In his 1981 masterwork, Canadian director David Cronenberg investigates what the world would be like if these psychic agents ever existed.
The film essentially revolves around a man with budding psychic powers who is recruited by the government to stop a rogue agent. These agents (called “Scanners” in the film) are equipped with seemingly limitless power. The rogue agent overloads a fellow scanner’s brain, causing it to explode in one scene. In another, he uses telepathic influence to convince his captor to run his car into a wall. Telepathy, pyrokinesis, technopathy, the mind seemingly does not stop expanding and evolving. While these powers are the Macguffin of the film, the driving force lies in Cronenberg’s genuis.
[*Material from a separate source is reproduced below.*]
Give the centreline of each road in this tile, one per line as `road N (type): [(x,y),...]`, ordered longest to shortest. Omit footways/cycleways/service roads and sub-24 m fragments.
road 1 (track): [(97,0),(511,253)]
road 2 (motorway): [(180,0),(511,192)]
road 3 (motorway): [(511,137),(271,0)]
His strain of “biological horror” gels beautifully with this film. The film works on several metaphorical levels. The first being the danger of thought repression. These scanners are born with their abilities, they are not innately evil or good. Their recruitment by the government, their weaponization by these figures of power are what make them monstrous. The need to break out and be free is what drives the rogue scanner to rebel. The scanners represent higher learning, higher thinking, sophistication among the people. The government feels the need to control and suppress these gifted thinkers.
The second level is an almost personal address to his critics. In showing them a world where thoughts can actually kill, he contrasts the real world and reveals how paltry and insignificant their condemnation of his thoughts, ideas, and movies are in comparison.
Cronenberg knows how to make a movie with brains, and this film is considered by many to be his best.